#### Reading passage
Back in the late 1960s, Ford customers could order a new Mustang just about any way and in any color they desired. There were unique rides like this one, an odd duck someone ordered to please themselves and no one else. This was a plain-Jane 1969 Mustang SportsRoof with standard black vinyl interior and no other appointments. It was ordered with one agenda in mind—to go fast. This was a really vanilla SportsRoof ride with dog-dish hubcaps and biased belted tires. No Mach 1 option. Forget Grande. Not a convertible. Vanilla bean, no frills, 63A body code not likely to ever stand out in a crowd until the pedal hit the metal.

This is a double “R” car built in San Jose with a Shaker ram-air 428 Cobra Jet, C6 Select-Shift three-speed automatic transmission, 3.50:1 Traction-Lok, power disc brakes, power steering, Competition Suspension, and an in-dash eight-grand tachometer. Kevin Marti of Marti Auto Works tells Tim that Ford produced but a handful of these Cobra Jet SportsRoofs.

Optional Sports Slats keep bright sun off your back.
Pure Michigan, pure Detroit/Dearborn power born in Ford’s dynamometer laboratory a lifetime ago, not to mention dragstrips across the land.

Tim tells us his SportsRoof received a full-scale restoration some time in its past that included quarter-panels and a floorpan, both odd for a California car. Color was changed from Black Jade to Candyapple Red. The interior was originally Dark Ivy Green, changed to black vinyl.

The seller had owned this car for seven years, driving it very little—just 200 miles in all that time. “To make the car safer,” Tim comments, “all systems that suffered from a long storage period had to be freshened up including brakes, carburetor, fuel system, electrical system, and even the Thermactor smog pump.” Tim took delivery, got the car ready for action, and brought it to Detroit’s legendary Woodward Dream Cruise. He lives not far away in Waterford, Michigan, where sunny, drivable days are quite rare. “Once the Mustang was back on the road, I was not satisfied with its handling,” Tim laments. “I opted for a good aftermarket Street or Track coilover front suspension system, which is made in Michigan.”

#### Recorded data
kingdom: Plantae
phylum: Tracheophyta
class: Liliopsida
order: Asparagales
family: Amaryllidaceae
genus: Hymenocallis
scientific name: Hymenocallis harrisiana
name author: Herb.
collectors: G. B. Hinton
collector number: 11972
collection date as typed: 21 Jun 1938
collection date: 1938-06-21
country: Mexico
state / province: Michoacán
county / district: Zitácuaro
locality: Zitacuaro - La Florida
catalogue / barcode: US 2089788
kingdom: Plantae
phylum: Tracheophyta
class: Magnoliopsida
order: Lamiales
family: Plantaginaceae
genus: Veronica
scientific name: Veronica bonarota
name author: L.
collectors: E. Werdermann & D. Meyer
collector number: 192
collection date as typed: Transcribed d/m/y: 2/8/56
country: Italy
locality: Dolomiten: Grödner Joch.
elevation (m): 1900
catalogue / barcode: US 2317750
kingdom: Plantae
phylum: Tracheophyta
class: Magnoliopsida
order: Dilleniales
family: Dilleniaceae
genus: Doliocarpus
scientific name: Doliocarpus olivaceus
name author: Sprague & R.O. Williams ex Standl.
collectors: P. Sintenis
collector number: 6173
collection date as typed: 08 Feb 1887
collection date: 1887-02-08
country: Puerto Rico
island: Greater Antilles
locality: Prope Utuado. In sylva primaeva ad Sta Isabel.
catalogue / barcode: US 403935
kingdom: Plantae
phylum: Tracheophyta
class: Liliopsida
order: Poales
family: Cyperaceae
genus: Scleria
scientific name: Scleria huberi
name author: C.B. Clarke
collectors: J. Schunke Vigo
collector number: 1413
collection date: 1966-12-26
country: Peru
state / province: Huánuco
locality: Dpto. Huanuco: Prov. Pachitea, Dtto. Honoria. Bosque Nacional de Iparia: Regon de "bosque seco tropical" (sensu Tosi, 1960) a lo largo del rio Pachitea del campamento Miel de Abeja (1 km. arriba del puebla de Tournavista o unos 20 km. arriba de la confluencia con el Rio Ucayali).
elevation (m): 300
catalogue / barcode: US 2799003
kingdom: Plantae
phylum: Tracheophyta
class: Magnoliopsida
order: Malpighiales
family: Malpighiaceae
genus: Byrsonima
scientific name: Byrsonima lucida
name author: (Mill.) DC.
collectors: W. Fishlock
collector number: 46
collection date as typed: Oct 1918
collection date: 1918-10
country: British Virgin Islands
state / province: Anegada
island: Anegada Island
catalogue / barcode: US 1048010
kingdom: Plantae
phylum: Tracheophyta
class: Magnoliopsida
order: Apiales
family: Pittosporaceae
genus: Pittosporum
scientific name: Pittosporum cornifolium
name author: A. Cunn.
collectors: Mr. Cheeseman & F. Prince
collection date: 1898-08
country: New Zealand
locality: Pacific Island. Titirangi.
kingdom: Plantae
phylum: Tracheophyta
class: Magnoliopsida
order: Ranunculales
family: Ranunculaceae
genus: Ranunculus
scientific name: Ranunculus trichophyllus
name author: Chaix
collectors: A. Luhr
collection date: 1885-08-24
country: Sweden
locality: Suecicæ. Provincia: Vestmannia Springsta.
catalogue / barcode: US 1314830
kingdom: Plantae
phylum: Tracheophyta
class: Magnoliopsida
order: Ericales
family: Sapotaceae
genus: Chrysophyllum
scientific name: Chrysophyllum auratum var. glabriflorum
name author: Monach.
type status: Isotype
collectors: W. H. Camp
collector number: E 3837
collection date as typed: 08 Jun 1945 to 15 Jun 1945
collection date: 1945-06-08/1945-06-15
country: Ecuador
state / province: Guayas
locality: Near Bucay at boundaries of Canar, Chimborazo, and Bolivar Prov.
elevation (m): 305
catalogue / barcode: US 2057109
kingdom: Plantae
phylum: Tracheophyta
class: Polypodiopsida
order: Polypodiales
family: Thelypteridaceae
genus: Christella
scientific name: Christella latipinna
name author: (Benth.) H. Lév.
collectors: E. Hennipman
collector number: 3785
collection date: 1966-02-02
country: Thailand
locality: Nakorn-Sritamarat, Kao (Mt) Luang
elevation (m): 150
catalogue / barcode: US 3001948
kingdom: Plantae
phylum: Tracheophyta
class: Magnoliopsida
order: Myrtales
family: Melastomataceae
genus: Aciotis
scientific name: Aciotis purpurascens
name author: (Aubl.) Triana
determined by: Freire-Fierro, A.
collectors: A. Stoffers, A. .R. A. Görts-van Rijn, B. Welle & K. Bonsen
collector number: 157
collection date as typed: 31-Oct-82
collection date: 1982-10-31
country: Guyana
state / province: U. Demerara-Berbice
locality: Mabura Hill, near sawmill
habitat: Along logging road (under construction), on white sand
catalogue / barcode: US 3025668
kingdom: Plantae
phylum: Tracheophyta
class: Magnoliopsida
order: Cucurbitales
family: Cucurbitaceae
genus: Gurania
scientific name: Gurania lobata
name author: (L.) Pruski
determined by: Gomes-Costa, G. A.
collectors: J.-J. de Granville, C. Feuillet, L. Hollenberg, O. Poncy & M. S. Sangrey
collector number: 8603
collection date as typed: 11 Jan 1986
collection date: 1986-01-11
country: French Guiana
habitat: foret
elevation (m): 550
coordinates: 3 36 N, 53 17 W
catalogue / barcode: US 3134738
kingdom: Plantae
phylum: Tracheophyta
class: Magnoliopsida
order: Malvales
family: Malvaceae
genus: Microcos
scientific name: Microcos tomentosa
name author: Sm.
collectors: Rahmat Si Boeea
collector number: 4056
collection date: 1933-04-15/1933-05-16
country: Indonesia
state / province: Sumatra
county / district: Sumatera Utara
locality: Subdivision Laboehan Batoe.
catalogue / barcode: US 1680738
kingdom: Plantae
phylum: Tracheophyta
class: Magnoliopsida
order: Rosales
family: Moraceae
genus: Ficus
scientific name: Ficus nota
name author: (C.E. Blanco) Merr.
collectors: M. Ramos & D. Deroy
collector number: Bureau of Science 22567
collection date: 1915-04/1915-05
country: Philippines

#### Task
Summarize the text about the 1969 Mustang SportsRoof in two sentences.

#### Your response
A plain 1969 Mustang SportsRoof built in San Jose was ordered to go fast, with a Shaker ram-air 428 Cobra Jet, a C6 automatic, power disc brakes and Competition Suspension, and Kevin Marti says Ford produced only a handful of these Cobra Jet SportsRoofs. Tim says the car had an earlier restoration that changed its color from Black Jade to Candyapple Red and its interior from Dark Ivy Green to black, and after freshening the systems that suffered from long storage, Tim took it to the Woodward Dream Cruise and added an aftermarket coilover front suspension.